There is a short-list of bantamweight GOATs in such a young division that was a forked up by the UFC in 2010 & rebranded from the WEC. The division has been dramatic and hosted phenomenal names such as Renan Barão, TJ Dillashaw, Cody Garbrandt & many more names. When discussing the prospect of the bantamweight goat, there is no doubt Dominick Cruz enters the conversation who came into the UFC as the first 135-pound champion. Tragically, he would suffer close career-ending injuries that would force him to relinquish the belt and take a 3-year long hiatus from the sport. He would proceed to pull off a historic comeback against TJ Dillashaw in 2016 to achieve the status of 2-time bantamweight champion. He’s no doubt in the conversation.
That narrative was 4 years ago. Dominick would fall short against Team Alpha Male’s Cody Garbrandt and lose the title. Déjà vu, Dominick would suffer another series of injuries that would put him out of the sport for another 3 years with two cancelled bouts against Jimmy Rivera & John Lineker. The most recent chapter to be written in his career was his eventual return at UFC 249 against then-champion Henry Cejudo. Dominick fell short once more with a 2nd round TKO loss.
With Dominick cemented as possibly one of the greatest to ever do it, the story isn’t finished yet. The Dominator is scheduled to return to the octagon on March 6th against Casey Kenney for the prelim main event at UFC 259. The choice to place Dominick Cruz as a prelim main event is ostensibly peculiar, who hasn’t fought off the main card since UFC 178 in 2014. Cruz remains a household name among the lower weight divisions and at 35 years old should not be considered a fighter in his twilight years who’s holding on too long. Moreover, his opponent Casey Kenney hardly seems a formidable foe worthy of a match-up with Dominick. No disrespect intended, Kenney is riding a respectable 3-fight win streak and holds a notable victory over veteran Ray Borg. However, hardly a resumé worthy of a bout with the bantamweight goat who just fought for the title. It almost feels like the UFC is engaging in grooming Dominick before throwing him back in with the real lions of the division (i.e Cody Garbrant, Cory Sandhagen, Petr Yan, or Aljamain Sterling). An unusual move for the UFC who generally don’t engage in easing fighters back into the fray and generally embrace a pure Darwinism style in their match-making.

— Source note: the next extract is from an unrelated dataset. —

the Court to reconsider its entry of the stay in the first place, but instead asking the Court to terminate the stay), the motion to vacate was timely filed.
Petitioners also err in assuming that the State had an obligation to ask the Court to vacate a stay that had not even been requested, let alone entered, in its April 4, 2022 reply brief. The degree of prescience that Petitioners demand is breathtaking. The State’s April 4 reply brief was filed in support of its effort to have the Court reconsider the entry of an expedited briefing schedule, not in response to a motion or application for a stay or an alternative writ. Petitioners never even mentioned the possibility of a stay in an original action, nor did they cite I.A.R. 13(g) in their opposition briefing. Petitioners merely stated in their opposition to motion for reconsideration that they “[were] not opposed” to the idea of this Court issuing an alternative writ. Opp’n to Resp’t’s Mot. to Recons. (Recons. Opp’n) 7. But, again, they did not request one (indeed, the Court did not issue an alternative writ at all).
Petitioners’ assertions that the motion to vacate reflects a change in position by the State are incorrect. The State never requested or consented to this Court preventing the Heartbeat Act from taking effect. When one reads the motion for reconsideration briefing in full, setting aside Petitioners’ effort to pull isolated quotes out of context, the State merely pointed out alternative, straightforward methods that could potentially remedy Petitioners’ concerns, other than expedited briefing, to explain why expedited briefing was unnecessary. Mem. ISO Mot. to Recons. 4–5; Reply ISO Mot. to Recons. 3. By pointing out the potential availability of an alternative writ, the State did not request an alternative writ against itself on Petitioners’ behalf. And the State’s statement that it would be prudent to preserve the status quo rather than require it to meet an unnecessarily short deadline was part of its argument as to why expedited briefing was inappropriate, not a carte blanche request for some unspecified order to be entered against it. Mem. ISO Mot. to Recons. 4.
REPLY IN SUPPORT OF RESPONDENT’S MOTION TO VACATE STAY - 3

It will be interesting to view Dominick’s adjustments to his overall game given that he’s coming off two losses. His loss at UFC 207 might be more down to Cody’s unbelievable performance, who looked to be on a different level in terms of timing, reaction-time & speed that night. He was reportedly plagued with injuries throughout camp that may have compromised his performance as well. Skip ahead to UFC 249, a definite factor in his loss to Henry Cejudo were the leg kicks, that worked effectively to slow down the signature footwork of Cruz. This ultimately led to an ice-cold knee that put the former champ out on his back.

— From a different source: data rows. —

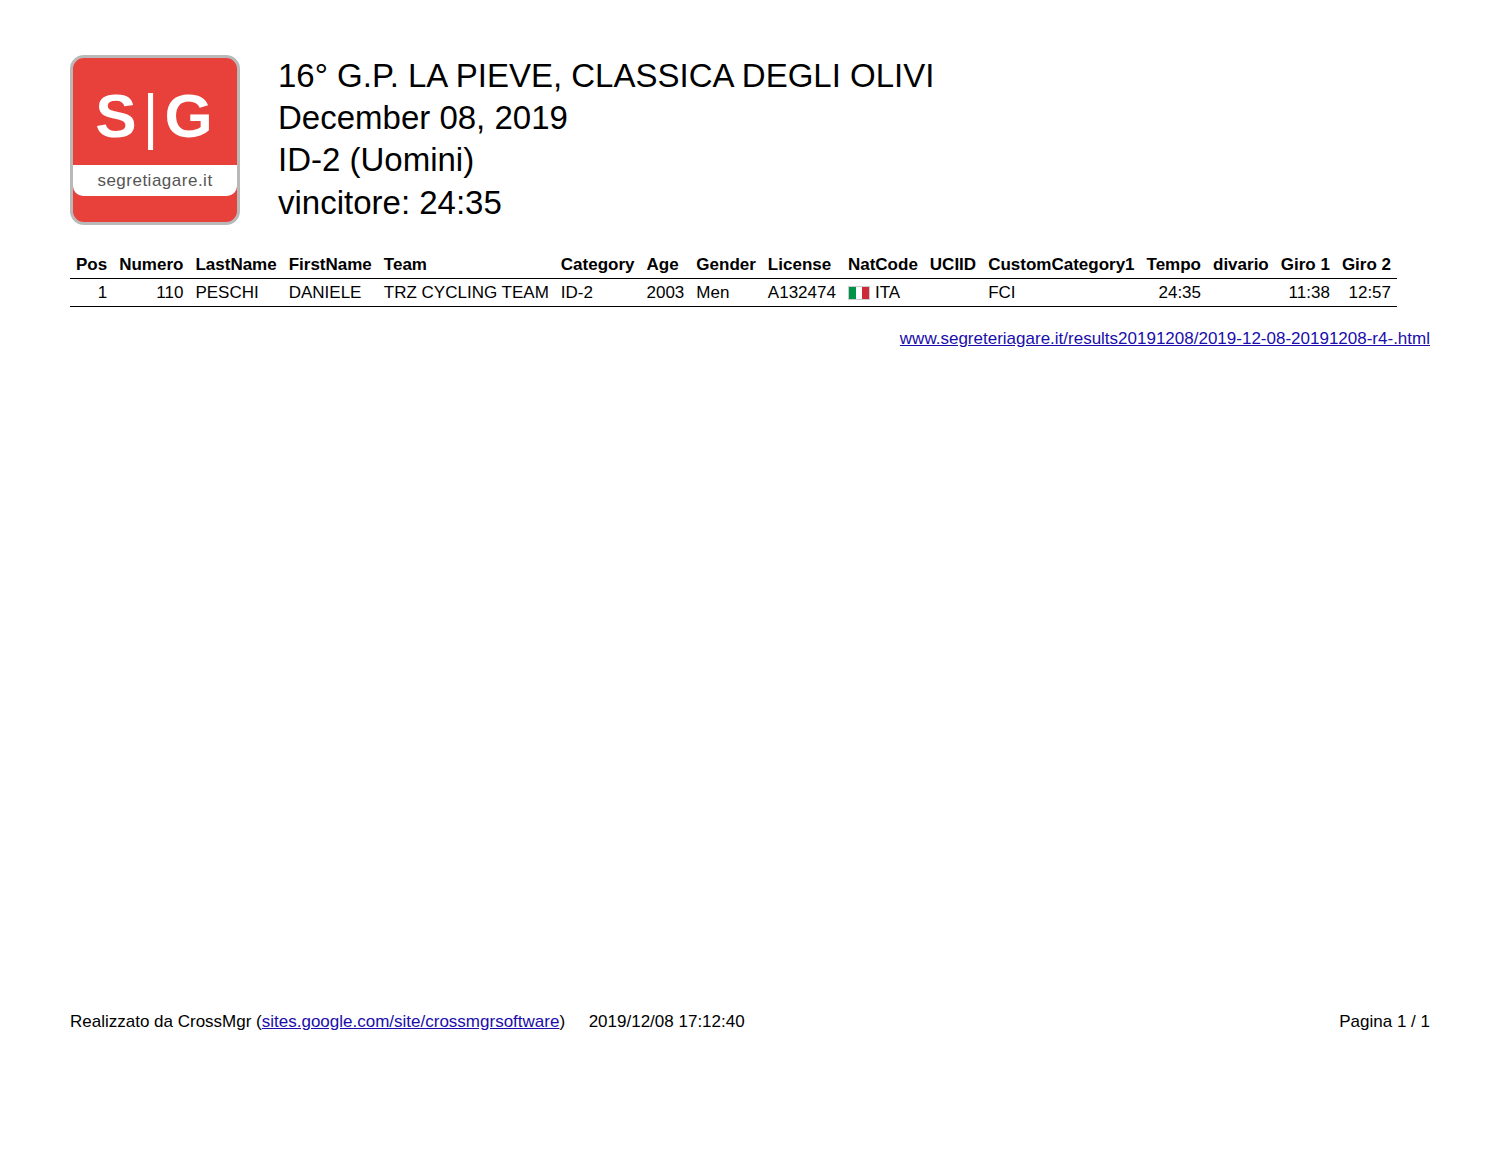S|G
segretiagare.it
16° G.P. LA PIEVE, CLASSICA DEGLI OLIVI
December 08, 2019
ID-2 (Uomini)
vincitore: 24:35
| Pos | Numero | LastName | FirstName | Team | Category | Age | Gender | License | NatCode | UCIID | CustomCategory1 | Tempo | divario | Giro 1 | Giro 2 |
| --- | --- | --- | --- | --- | --- | --- | --- | --- | --- | --- | --- | --- | --- | --- | --- |
| 1 | 110 | PESCHI | DANIELE | TRZ CYCLING TEAM | ID-2 | 2003 | Men | A132474 | ITA | | FCI | 24:35 | | 11:38 | 12:57 |
www.segreteriagare.it/results20191208/2019-12-08-20191208-r4-.html
Realizzato da CrossMgr (sites.google.com/site/crossmgrsoftware) 2019/12/08 17:12:40
Pagina 1 / 1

A successful comeback at UFC 259 seems likely for Dominick, but wouldn’t scratch the surface of the competition that lies ahead. The division has undergone serious transformation in his hiatus with a contender line that is long & deadly. The biggest commercial opportunities lie with his rivalries with TJ &Cody. It is a bitter love triangle where everyone holds a victory over the next, and a rematch with either could place another block on Dominick’s legacy tower.